Ipswich Chord Progress

Ipswich Chord progress

While many of us took time from our jobs to enjoy the holidays workers were busy on the site of a former bacon factory near the Hadleigh Road industrial estate in Ipswich that will soon become Suffolk’s newest section of railway. When complete, the Ipswich Chord (known affectionately as the Bacon Curve) will join the Great Eastern Mainline to the East Suffolk Line with north facing sets of points on each line.

 

The project, now well underway, involves contructing a curved embankment to carry the two track railway over the River Gipping (twice), and four new bridges which are now in place thanks to works which happened Christmas week. The final bridge is a replacement, known as bridge 404, that spans the River Gipping on the eastern side of the project and carries the East Suffolk Line which is used be trains to Lowestoft and Felixstowe.
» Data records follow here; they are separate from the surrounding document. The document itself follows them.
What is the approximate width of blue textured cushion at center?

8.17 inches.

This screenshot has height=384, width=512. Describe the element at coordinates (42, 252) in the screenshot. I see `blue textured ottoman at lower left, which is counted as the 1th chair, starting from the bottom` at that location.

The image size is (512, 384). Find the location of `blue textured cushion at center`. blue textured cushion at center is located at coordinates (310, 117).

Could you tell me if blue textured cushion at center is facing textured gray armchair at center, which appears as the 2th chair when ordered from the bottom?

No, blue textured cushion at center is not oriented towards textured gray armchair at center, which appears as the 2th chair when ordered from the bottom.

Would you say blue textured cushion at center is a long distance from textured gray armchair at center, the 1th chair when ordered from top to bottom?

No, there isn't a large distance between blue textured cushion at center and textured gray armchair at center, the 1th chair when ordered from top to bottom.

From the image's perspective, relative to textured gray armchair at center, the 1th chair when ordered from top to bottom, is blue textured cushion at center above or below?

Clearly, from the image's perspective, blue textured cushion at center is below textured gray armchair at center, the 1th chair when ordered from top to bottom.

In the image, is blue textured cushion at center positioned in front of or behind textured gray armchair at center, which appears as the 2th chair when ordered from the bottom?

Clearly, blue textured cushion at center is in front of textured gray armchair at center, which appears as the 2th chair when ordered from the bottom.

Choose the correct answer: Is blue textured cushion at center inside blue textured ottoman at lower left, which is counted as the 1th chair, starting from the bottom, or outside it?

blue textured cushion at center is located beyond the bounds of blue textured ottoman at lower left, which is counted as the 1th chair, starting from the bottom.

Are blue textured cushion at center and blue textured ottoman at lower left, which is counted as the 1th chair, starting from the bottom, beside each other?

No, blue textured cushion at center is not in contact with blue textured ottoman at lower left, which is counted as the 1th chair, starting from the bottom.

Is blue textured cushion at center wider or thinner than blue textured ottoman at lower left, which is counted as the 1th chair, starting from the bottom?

Winds died down during what was a stormy week to allow engineers to lower the new bridge 404 into place late in the day on Boxing Day. If you’ve wondered why some trains were replaced by buses between Woodbridge and Ipswich, and at times on the entire Felixstowe Line, this is why. 

 

Looking east the new bridge 404 carrying the East Suffolk Line as photographed by Ipswich Cllr. Phil Smart 27/12/13. The bridge was lowered into place the evening before.

 

Although the chord is short in length (1415 metres) the multi-million pound project will provide many benefits. It will allow trains from the Port of Felixstowe direct access to the Midlands without having to travel the Great Eastern Mainline to London, or having to complete complex run-round manoeuvers near Ipswich Goods Yard. For rail users it frees up track capacity in the area around Ipswich station where passenger services terminating from Cambridge, Peterborough, Felixstowe, and Lowestoft all intersect with mainline trains between London and Norwich, and freight trains from the port. For motorists it takes 750,000 lorries off the roads in just the next 16 years.

 

You may already be familiar with the amount of rail freight traffic that travels through Ipswich Station when you hear over the tannoy ‘The next train to arrive on platform 3 does not stop here.’ You’ll still hear that announcement when the project is complete, but not as much.

 

In addition to the chord work is now getting underway on another project to further free up space at Ipswich. The Freightliner stabling yard next to the station will move north toward East Suffolk Junction in the coming months.

 

Work on the chord will continue through the winter. Completion is expected sometime in April 2014.